# SELECTED TEXT
════

# training books for hunting???



## midge

hi is there any books/dvds that will help me with training a vizsla, im hoping to get a pup next year and want to get some knowledge on how to train her for hunting along with my goshawk.. thanks ciaran


----------



## gunnr

I have no idea how to train a Vizsla to hunt with a Hawk, but man that would just be really cool to watch.
Maybe some history on Pharoah's Hounds and Ibizen's would be be helpful? ???


----------



## jas

Oscars mother is trained to a hawk, it was realy cool to see it perched in tthe garden with the Vizsla next to it but i have no idea how they trained it, though the breeder did suggest some dvds.

http://www.paulfrenchvideo.com/gundog_training.html


----------



## bounce

Don't know much about falconry or hawking, but from the bibliography of "HERE'S TO THEM THAT SHOOT AND MISS" (http://www.vizsladogs.com/ARTICLES/falcon1.htm)

"Bird of Jove" by David Bruce, Texas A&M University Press; 
"Falcons Return" by John Kaufman & Heinz Meng, William Morrow & Company; 
"The Peregrine Falcon" by Carl R. Green & William R. Sanford, Crewswood House, Mankato, Minnesota;
"The Hungarian Vizsla" by Gay Gottlieb, Nimrod Book Services, Hants, England


----------



## jas

Here are some pics of Oscars mother with a falcon. click on the Falconry link on the left!


----------



## Crazy Kian

Where? is there a link?


----------



## jas

Ooops!! Sorry, here it is

http://www.prettypoint.co.uk/


----------



## treetops1974

this is very interesting ... using a dog to hunt with birds (for birds I assume).

I guess the dog plays the same role in the hunt - uses his nose to find game and point, flush and retrieve. Does the falcon / hawk replace the gun?

how does this work?

very cool


----------



## midge

yep the bird replaces a gun.. it is far more sporting and is a more natural way.. have a look at this there is no dog but just to show what some birds can do 
http://www.youtube.com/watch?v=6L1nPwKZ6do


----------



## treetops1974

ciaran - that is the coolest thing!

i just got into the hunting upland game this fall with my V ... I've been working on my wife to get another V ... but I may have to re-think my strategy ... I want a bird! 

maybe for the sake of my marriage I'll stick to begging for the additional V - but hunting with a bird is very interesting. Is it common in North America?

════

# EXERCISE DATA
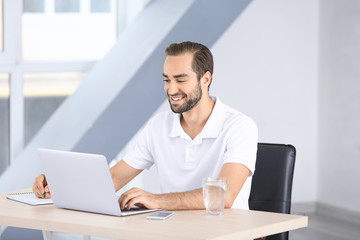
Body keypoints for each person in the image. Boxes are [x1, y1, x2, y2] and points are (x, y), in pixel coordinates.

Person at [33, 41, 258, 211]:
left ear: (205, 79)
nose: (171, 90)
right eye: (166, 80)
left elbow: (224, 196)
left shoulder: (239, 127)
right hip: (172, 232)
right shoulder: (158, 126)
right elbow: (112, 180)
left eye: (180, 80)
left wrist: (156, 199)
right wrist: (58, 184)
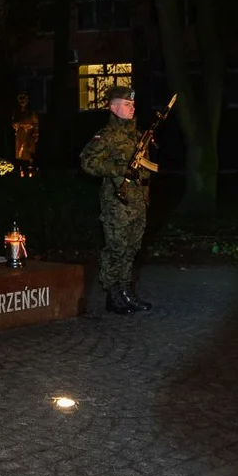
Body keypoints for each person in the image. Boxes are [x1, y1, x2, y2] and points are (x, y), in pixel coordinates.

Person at [79, 85, 152, 315]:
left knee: (131, 248)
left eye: (133, 104)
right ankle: (112, 294)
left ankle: (125, 291)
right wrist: (119, 169)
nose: (132, 108)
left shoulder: (136, 135)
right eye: (126, 104)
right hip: (117, 204)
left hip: (137, 202)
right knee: (116, 249)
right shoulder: (107, 136)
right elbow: (88, 162)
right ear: (113, 107)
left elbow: (145, 170)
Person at [11, 93, 40, 177]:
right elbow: (13, 122)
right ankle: (21, 169)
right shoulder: (17, 112)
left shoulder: (31, 112)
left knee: (30, 151)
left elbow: (36, 123)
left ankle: (31, 168)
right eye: (21, 100)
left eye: (24, 100)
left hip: (29, 134)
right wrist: (16, 125)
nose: (22, 102)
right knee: (20, 152)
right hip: (20, 133)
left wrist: (36, 133)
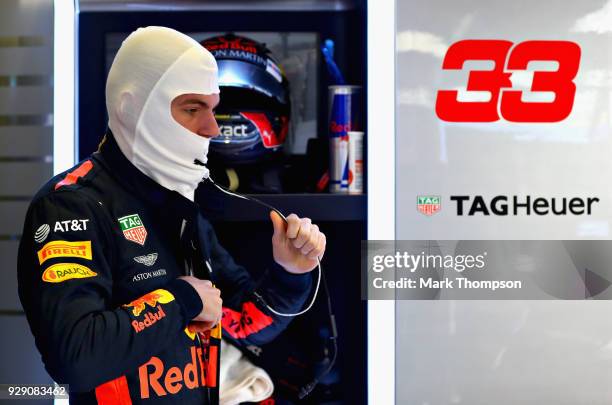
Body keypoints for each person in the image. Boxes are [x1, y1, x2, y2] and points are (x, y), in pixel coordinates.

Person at [17, 26, 326, 404]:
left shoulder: (178, 204)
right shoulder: (71, 205)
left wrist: (290, 272)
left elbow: (243, 324)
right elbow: (76, 357)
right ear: (132, 109)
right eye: (193, 108)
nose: (212, 128)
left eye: (213, 109)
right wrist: (181, 300)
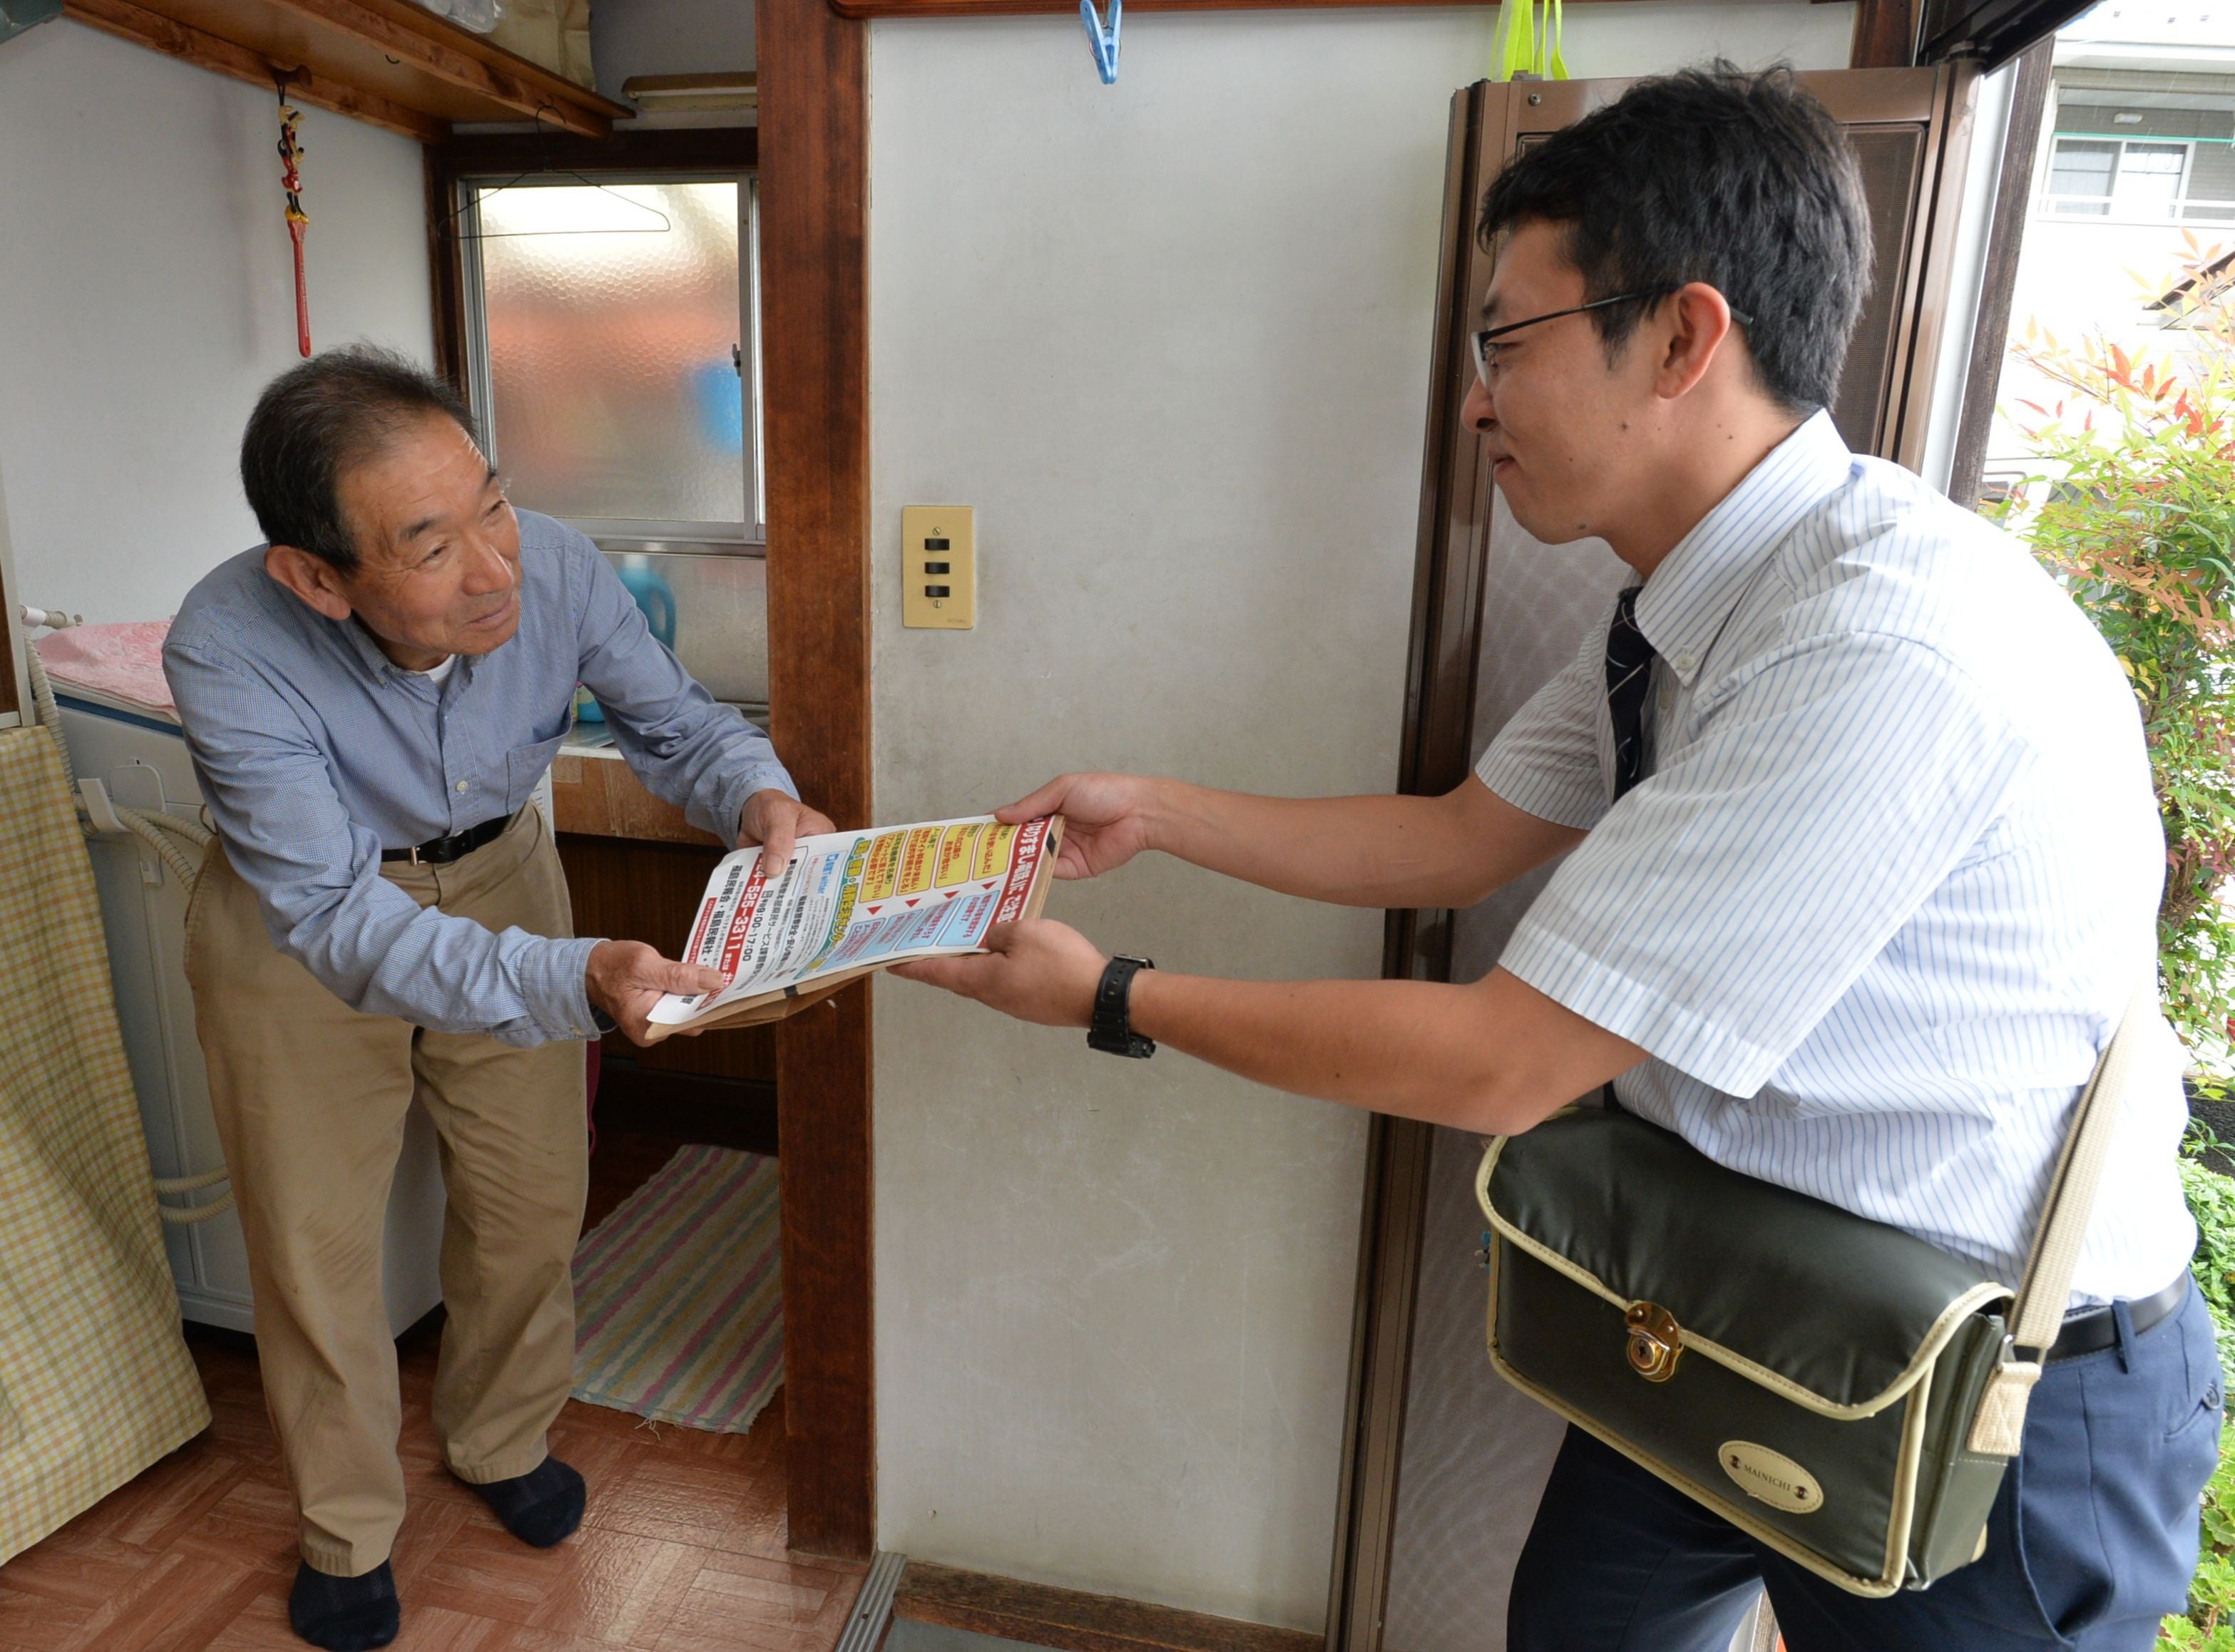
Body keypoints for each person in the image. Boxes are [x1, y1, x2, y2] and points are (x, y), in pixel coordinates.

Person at [899, 65, 2220, 1651]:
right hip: (1739, 1289)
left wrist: (1111, 994)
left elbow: (1500, 1063)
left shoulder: (1878, 646)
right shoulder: (1687, 602)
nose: (1472, 397)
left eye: (1503, 343)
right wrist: (1157, 811)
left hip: (1998, 1392)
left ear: (1681, 336)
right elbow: (1460, 839)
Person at [164, 347, 832, 1652]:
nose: (494, 566)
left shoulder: (561, 564)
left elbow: (679, 729)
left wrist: (758, 795)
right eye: (428, 545)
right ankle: (348, 1525)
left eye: (493, 503)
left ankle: (500, 1434)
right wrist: (577, 978)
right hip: (300, 921)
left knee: (531, 1194)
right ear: (315, 576)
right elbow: (341, 919)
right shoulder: (227, 645)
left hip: (504, 875)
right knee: (316, 1244)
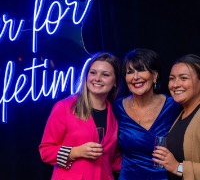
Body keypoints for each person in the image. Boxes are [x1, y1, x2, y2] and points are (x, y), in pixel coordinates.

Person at [39, 52, 122, 180]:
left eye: (105, 74)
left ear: (115, 82)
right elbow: (46, 151)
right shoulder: (65, 107)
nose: (97, 78)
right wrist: (75, 152)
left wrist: (145, 166)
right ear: (86, 75)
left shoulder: (115, 113)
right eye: (93, 73)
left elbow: (114, 160)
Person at [113, 48, 181, 180]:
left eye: (141, 70)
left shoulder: (173, 105)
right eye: (130, 72)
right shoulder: (117, 107)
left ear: (154, 75)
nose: (135, 77)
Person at [153, 54, 200, 180]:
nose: (175, 84)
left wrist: (177, 167)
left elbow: (176, 166)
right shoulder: (181, 113)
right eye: (172, 78)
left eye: (183, 78)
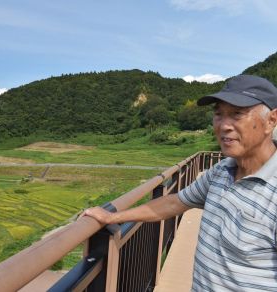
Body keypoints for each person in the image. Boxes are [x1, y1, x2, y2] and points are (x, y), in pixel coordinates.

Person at [81, 74, 277, 291]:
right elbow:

════

# ACTIONS TO TAKE
**a)** Please quote the vizsla hawking thread word for word, everything from "this is very" down to "does this work?".
**b)** Continue the forum thread on training a vizsla to hunt alongside a hawk, beginning right after its final post.

# PER-TASK OUTPUTS
**a)**
this is very interesting ... using a dog to hunt with birds (for birds I assume).

I guess the dog plays the same role in the hunt - uses his nose to find game and point, flush and retrieve. Does the falcon / hawk replace the gun?

how does this work?

**b)**
G


----------



## midge

lol.. i honestly don't know here in ireland it is becoming popular.. i know over in u.s you have to do some tests and get a mentor... oh and your first bird you have to trap it from the wild.. it has to be the best of all countryside sports theres nothing better than going out with your bird and watching a dog work absolutely fantastic!!! i cant wait to get my vizsla and work with my birds.. what books did you use for working your dog?


----------



## bounce

Midge-

Found a WHV site that was extolling the virtues of the breed with Hawks and Falcons. (http://www.wirevizslas.com/falconry.htm#falconry) Unfortunately, from snooping around the husband (who from the writing looked to be the hunter) seems to have passed on, but the wife may still be a valuable resource.

T


----------



## Vlicked

Sorry to be so stupid. But V and hawk hunting in tandem?? That's pretty dang cool. What is the typical game one would hunt with such a pair? I've never heard of this.


----------



## jas

I believe they still hunt pheasant with the falcon


----------



## midge

hi guys thanks very much for the website will have to get a read at it... hunting with a hawk or falcon and vizsla...... when the dog finds the game be it rabbit,pheasant,partridge,hare, or any other game species the dog stays on point until the quarry is flushed and the hawk is released and takes pursuit after it... if using a falcon the dog holds point and the falcon is released until iy gains height of up 2000ft once this happens the quarry is flushed and the falcon makes a stoop and takes the quarry (not always the case the quarry often gets away)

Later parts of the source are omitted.